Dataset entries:
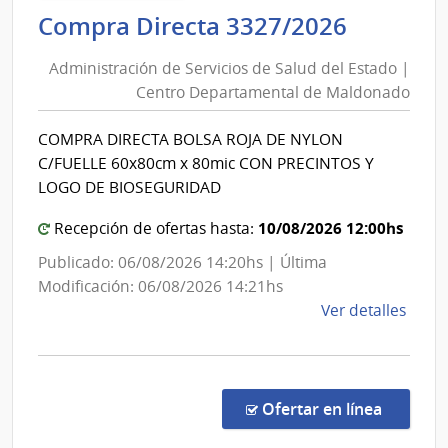
Adminis
Compra Directa 3327/2026
Mont
de
|
Administración de Servicios de Salud del Estado |
Inte
Servici
Centro Departamental de Maldonado
de
de
Mont
Salud
COMPRA DIRECTA BOLSA ROJA DE NYLON
del
C/FUELLE 60x80cm x 80mic CON PRECINTOS Y
Estado
LOGO DE BIOSEGURIDAD
|
10/08/2026 12:00hs
Centro
Recepción de ofertas hasta:
Depart
Publicado: 06/08/2026 14:20hs | Última
de
Modificación: 06/08/2026 14:21hs
Maldon
de
Ver detalles
la
comp
Comp
Direc
en la c
Ofertar en línea
3327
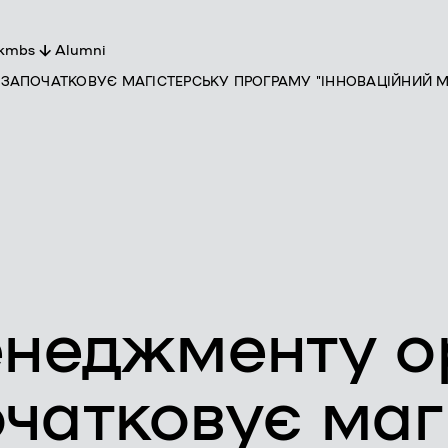
 kmbs
Alumni
 ЗАПОЧАТКОВУЄ МАГІСТЕРСЬКУ ПРОГРАМУ "ІННОВАЦІЙНИЙ 
t
s
ers
ty
m
неджменту ор
атковує магі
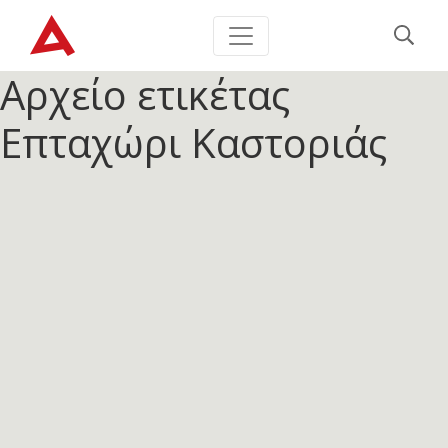
Αρχείο ετικέτας
Επταχώρι Καστοριάς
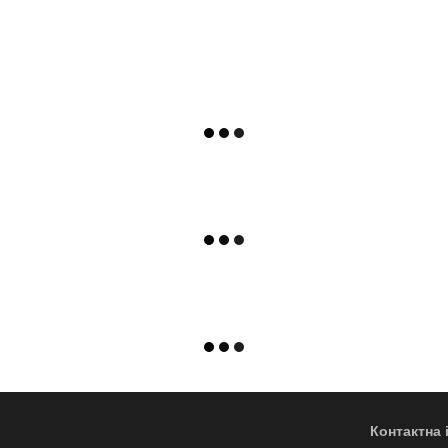
Контактна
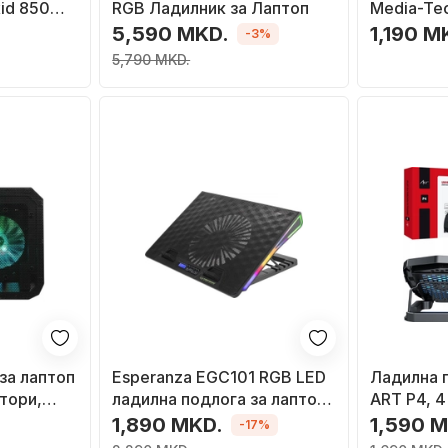
id 850
RGB Ладилник за Лаптоп
Media-Te
\", 5
вентилат
5,590 MKD.
1,190 M
-3%
а
осветлув
5,790 MKD.
за лаптоп
Esperanza EGC101 RGB LED
Ладилна п
тори,
ладилна подлога за лаптоп,
ART P4, 4
ање, црна
црна
ЛЕД, за 9
1,890 MKD.
1,590 
-17%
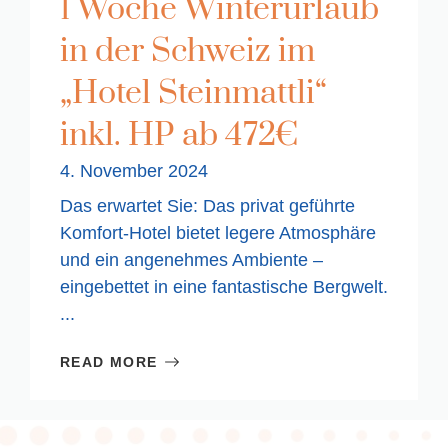
1 Woche Winterurlaub
in der Schweiz im
„Hotel Steinmattli“
inkl. HP ab 472€
4. November 2024
Das erwartet Sie: Das privat geführte
Komfort-Hotel bietet legere Atmosphäre
und ein angenehmes Ambiente –
eingebettet in eine fantastische Bergwelt.
...
READ MORE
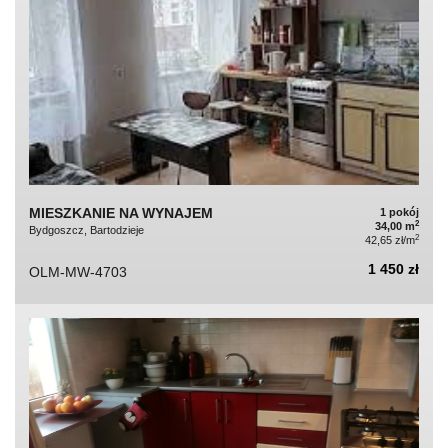
MIESZKANIE NA WYNAJEM
1 pokój
2
34,00 m
Bydgoszcz, Bartodzieje
2
42,65 zł/m
1 450 zł
OLM-MW-4703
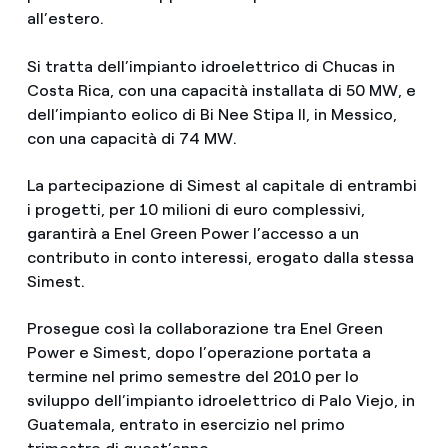
all’estero.
Si tratta dell’impianto idroelettrico di Chucas in
Costa Rica, con una capacità installata di 50 MW, e
dell’impianto eolico di Bi Nee Stipa II, in Messico,
con una capacità di 74 MW.
La partecipazione di Simest al capitale di entrambi
i progetti, per 10 milioni di euro complessivi,
garantirà a Enel Green Power l’accesso a un
contributo in conto interessi, erogato dalla stessa
Simest.
Prosegue così la collaborazione tra Enel Green
Power e Simest, dopo l’operazione portata a
termine nel primo semestre del 2010 per lo
sviluppo dell’impianto idroelettrico di Palo Viejo, in
Guatemala, entrato in esercizio nel primo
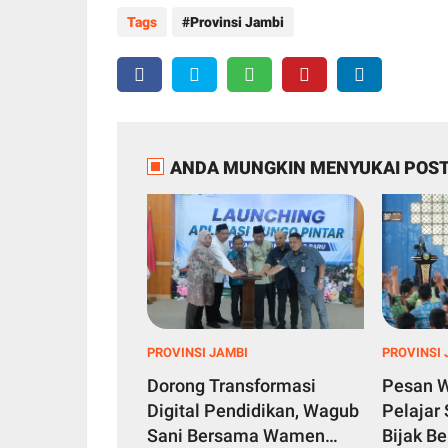
Tags
Provinsi Jambi
ANDA MUNGKIN MENYUKAI POST
PROVINSI JAMBI
PROVINSI 
Dorong Transformasi
Pesan 
Digital Pendidikan, Wagub
Pelajar
Sani Bersama Wamen
Bijak B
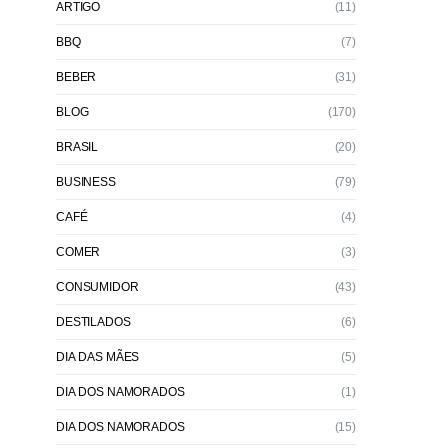
ARTIGO
(11)
BBQ
(7)
BEBER
(31)
BLOG
(170)
BRASIL
(20)
BUSINESS
(79)
CAFÉ
(4)
COMER
(3)
CONSUMIDOR
(43)
DESTILADOS
(6)
DIA DAS MÃES
(5)
DIA DOS NAMORADOS
(1)
DIA DOS NAMORADOS
(15)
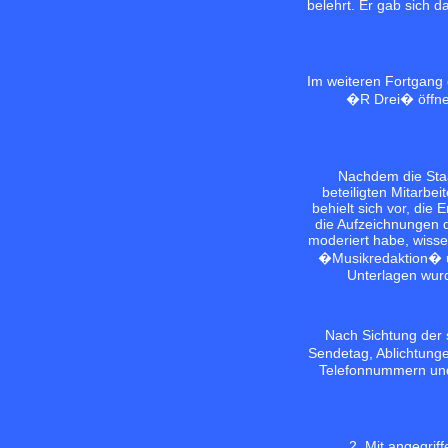
belehrt. Er gab sich 
Im weiteren Fortgang 
�R Drei� öffnet
Nachdem die Staat
beteiligten Mitarbe
behielt sich vor, die
die Aufzeichnungen 
moderiert habe, wisse
�Musikredaktion� un
Unterlagen wur
Nach Sichtung der 
Sendetag, Ablichtung
Telefonnummern und 
2. Mit angegri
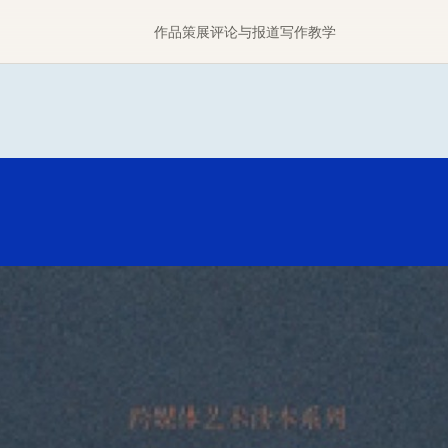
作品
策展
评论与报道
写作
教学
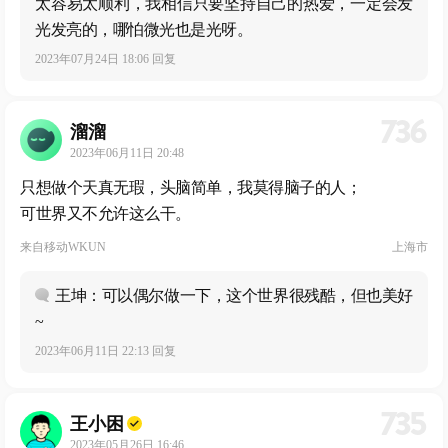
太容易太顺利，我相信只要坚持自己的热爱，一定会发
光发亮的，哪怕微光也是光呀。
2023年07月24日 18:06 回复
736
溜溜
2023年06月11日 20:48
只想做个天真无瑕，头脑简单，我莫得脑子的人；
可世界又不允许这么干。
来自
移动WKUN
上海市
王坤：可以偶尔做一下，这个世界很残酷，但也美好
~
2023年06月11日 22:13 回复
735
王小困
2023年05月26日 16:46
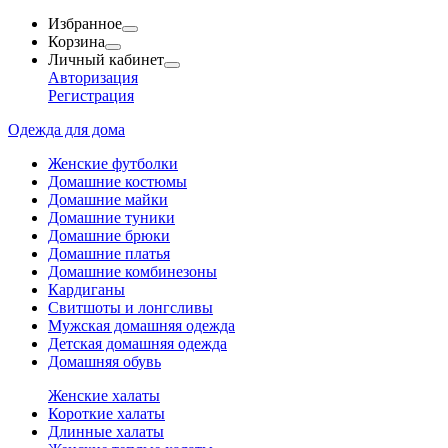
Избранное
Корзина
Личный кабинет
Авторизация
Регистрация
Одежда для дома
Женские футболки
Домашние костюмы
Домашние майки
Домашние туники
Домашние брюки
Домашние платья
Домашние комбинезоны
Кардиганы
Свитшоты и лонгсливы
Мужская домашняя одежда
Детская домашняя одежда
Домашняя обувь
Женские халаты
Короткие халаты
Длинные халаты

TASK DIRECTIONS: What the response needs is every entry, repeated exactly, and none of the pictures.

RESULT BELOW:
Adminis
Compra Directa 3327/2026
Mont
de
|
Administración de Servicios de Salud del Estado |
Inte
Servici
Centro Departamental de Maldonado
de
de
Mont
Salud
COMPRA DIRECTA BOLSA ROJA DE NYLON
del
C/FUELLE 60x80cm x 80mic CON PRECINTOS Y
Estado
LOGO DE BIOSEGURIDAD
|
10/08/2026 12:00hs
Centro
Recepción de ofertas hasta:
Depart
Publicado: 06/08/2026 14:20hs | Última
de
Modificación: 06/08/2026 14:21hs
Maldon
de
Ver detalles
la
comp
Comp
Direc
en la c
Ofertar en línea
3327
 kmbs
Alumni
 ЗАПОЧАТКОВУЄ МАГІСТЕРСЬКУ ПРОГРАМУ "ІННОВАЦІЙНИЙ 
t
s
ers
ty
m
неджменту ор
атковує магі
Αρχείο ετικέτας
Επταχώρι Καστοριάς
Контактна
id 850
RGB Ладилник за Лаптоп
Media-Te
\", 5
вентилат
5,590 MKD.
1,190 M
-3%
а
осветлув
5,790 MKD.
за лаптоп
Esperanza EGC101 RGB LED
Ладилна п
тори,
ладилна подлога за лаптоп,
ART P4, 4
ање, црна
црна
ЛЕД, за 9
1,890 MKD.
1,590 
-17%
1 Woche Winterurlaub
in der Schweiz im
„Hotel Steinmattli“
inkl. HP ab 472€
4. November 2024
Das erwartet Sie: Das privat geführte
Komfort-Hotel bietet legere Atmosphäre
und ein angenehmes Ambiente –
eingebettet in eine fantastische Bergwelt.
...
READ MORE
MIESZKANIE NA WYNAJEM
1 pokój
2
34,00 m
Bydgoszcz, Bartodzieje
2
42,65 zł/m
1 450 zł
OLM-MW-4703
all’estero.
Si tratta dell’impianto idroelettrico di Chucas in
Costa Rica, con una capacità installata di 50 MW, e
dell’impianto eolico di Bi Nee Stipa II, in Messico,
con una capacità di 74 MW.
La partecipazione di Simest al capitale di entrambi
i progetti, per 10 milioni di euro complessivi,
garantirà a Enel Green Power l’accesso a un
contributo in conto interessi, erogato dalla stessa
Simest.
Prosegue così la collaborazione tra Enel Green
Power e Simest, dopo l’operazione portata a
termine nel primo semestre del 2010 per lo
sviluppo dell’impianto idroelettrico di Palo Viejo, in
Guatemala, entrato in esercizio nel primo
Tags
Provinsi Jambi
ANDA MUNGKIN MENYUKAI POST
PROVINSI JAMBI
PROVINSI 
Dorong Transformasi
Pesan 
Digital Pendidikan, Wagub
Pelajar
Sani Bersama Wamen
Bijak B
ARTIGO
(11)
BBQ
(7)
BEBER
(31)
BLOG
(170)
BRASIL
(20)
BUSINESS
(79)
CAFÉ
(4)
COMER
(3)
CONSUMIDOR
(43)
DESTILADOS
(6)
DIA DAS MÃES
(5)
DIA DOS NAMORADOS
(1)
DIA DOS NAMORADOS
(15)
belehrt. Er gab sich 
Im weiteren Fortgang 
�R Drei� öffnet
Nachdem die Staat
beteiligten Mitarbe
behielt sich vor, die
die Aufzeichnungen 
moderiert habe, wisse
�Musikredaktion� un
Unterlagen wur
Nach Sichtung der 
Sendetag, Ablichtung
Telefonnummern und 
2. Mit angegri
作品
策展
评论与报道
写作
教学
太容易太顺利，我相信只要坚持自己的热爱，一定会发
光发亮的，哪怕微光也是光呀。
2023年07月24日 18:06 回复
736
溜溜
2023年06月11日 20:48
只想做个天真无瑕，头脑简单，我莫得脑子的人；
可世界又不允许这么干。
来自
移动WKUN
上海市
王坤：可以偶尔做一下，这个世界很残酷，但也美好
~
2023年06月11日 22:13 回复
735
王小困
2023年05月26日 16:46
Избранное
Корзина
Личный кабинет
Авторизация
Регистрация
Одежда для дома
Женские футболки
Домашние костюмы
Домашние майки
Домашние туники
Домашние брюки
Домашние платья
Домашние комбинезоны
Кардиганы
Свитшоты и лонгсливы
Мужская домашняя одежда
Детская домашняя одежда
Домашняя обувь
Женские халаты
Короткие халаты
Длинные халаты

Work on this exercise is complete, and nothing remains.